10. Confidentiality Each party shall keep secret and treat as confidential all information obtained from the other which is either stated to be confidential or could reasonably be regarded as confidential and shall not disclose such information to any person other than its employees, agents or sub-contractors where such disclosure is required for the performance of the party’s obligations under this Agreement.  This clause shall not extend to information which was already in the lawful possession of a party before this Agreement or which is already in the lawful possession of a party before this Agreement or which is already public knowledge or becomes so subsequently (other than as a result of a breach of this clause) or which is trivial or obvious.  The obligations of confidentiality under this clause shall continue after the end of this Agreement. 
11. Data Protection We shall take appropriate technical and organisational security measures to protect any personal data that you provide to us.  Furthermore, we will only deal with such personal data in accordance with your instructions.
12. Environmental Policy In accordance with our ISO 14001 environmental accreditation we shall provide the Services in accordance with our environmental policy.  Where practicable, all work relating to this Agreement will be stored in electronic form and printed work, including reports, in connection with this Agreement shall be on recycled paper printed on both sides.
13. Anti-Bribery Each party shall:
13.1 comply with all applicable laws relating to anti-bribery and anti-corruption including but not limited to the Bribery Act 2010 (“Relevant Requirements”);
13.2 have and shall maintain in place throughout the term of this Agreement its own policies and procedures (including but not limited to adequate procedures under the Bribery Act 2010), to ensure compliance with the Relevant Requirements; and
13.3 promptly report to the other any request for any undue financial or other advantage of any kind received by it in connection with the performance of this Agreement.

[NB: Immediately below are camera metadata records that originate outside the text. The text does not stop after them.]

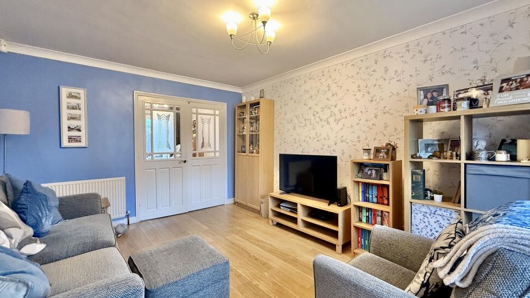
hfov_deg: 99.4
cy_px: 148
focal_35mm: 16
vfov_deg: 67.1
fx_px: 225
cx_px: 266
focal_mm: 2.22
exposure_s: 1/50
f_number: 2.2
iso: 640
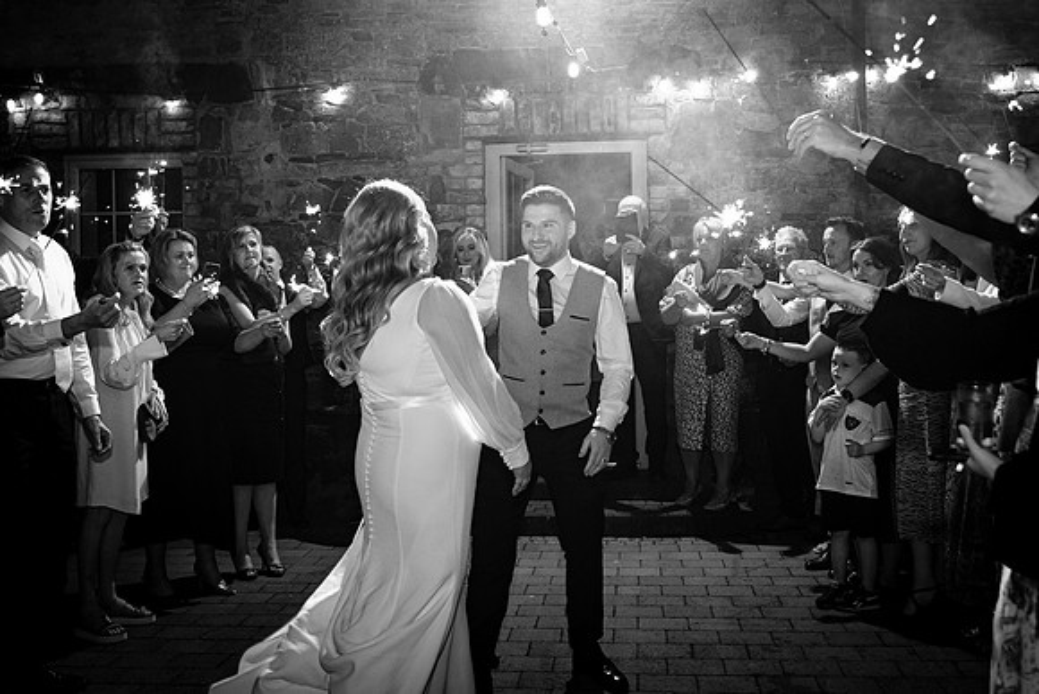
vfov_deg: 35.7
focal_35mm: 37
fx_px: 1075
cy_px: 305
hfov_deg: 51.6
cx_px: 540
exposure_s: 1/160
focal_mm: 22
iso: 800
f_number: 2.8
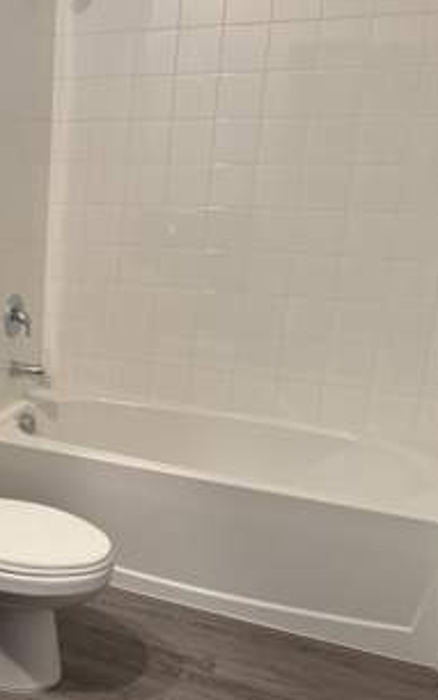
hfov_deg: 29.0
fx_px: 763
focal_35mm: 40
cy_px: 376
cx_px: -41
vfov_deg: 49.2
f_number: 1.78
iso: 160
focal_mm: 6.76
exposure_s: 1/60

14. Force Majeure Neither party shall be liable for any breach of this Agreement caused by matters beyond its reasonable control, including, but not limited to, Acts of God, fire, lightning, explosion, war, disorder, flood, industrial disputes (whether or not involving a party’s employees), failures or interruptions of electricity supplies, weather of exceptional severity or acts of local or central government or other authorities.
15. General
15.1 The terms of this Agreement represent the entire agreement between the parties and supersede any previous agreement whether recorded in writing or otherwise.
15.2 Any notice required or permitted to be given by either party to the other under this Agreement shall be in writing addressed to that other party at its registered office or principal place of business or such other address as may have been notified to the party giving the notice.
15.3 No waiver or any amendment to these terms shall be effective unless in writing and signed by both you and us.
15.4 A person who is not a party to these terms may not enforce any of them under this Agreements (Rights of Third Parties) Act 1999.
15.5 If any dispute arises out of these terms we will both attempt to settle it by mediation in accordance with the Centre for Dispute Resolution (CEDR) Model Mediation Procedure.  If the matter is not resolved by negotiation, the parties will refer it to mediation in accordance with the Centre for Effective Dispute Resolution (“CEDR”) Model Mediation Procedure.  (See www.cedr.co.uk).  Unless otherwise agreed, the mediator shall be appointed by CEDR.  If the parties fail to agree terms of settlement within 42 days of the start of the first meeting held under such procedure, the dispute may be referred to litigation by either party.
15.6 This Agreement shall be governed by the laws of England and we both agree to submit to the exclusive jurisdiction of the English Courts.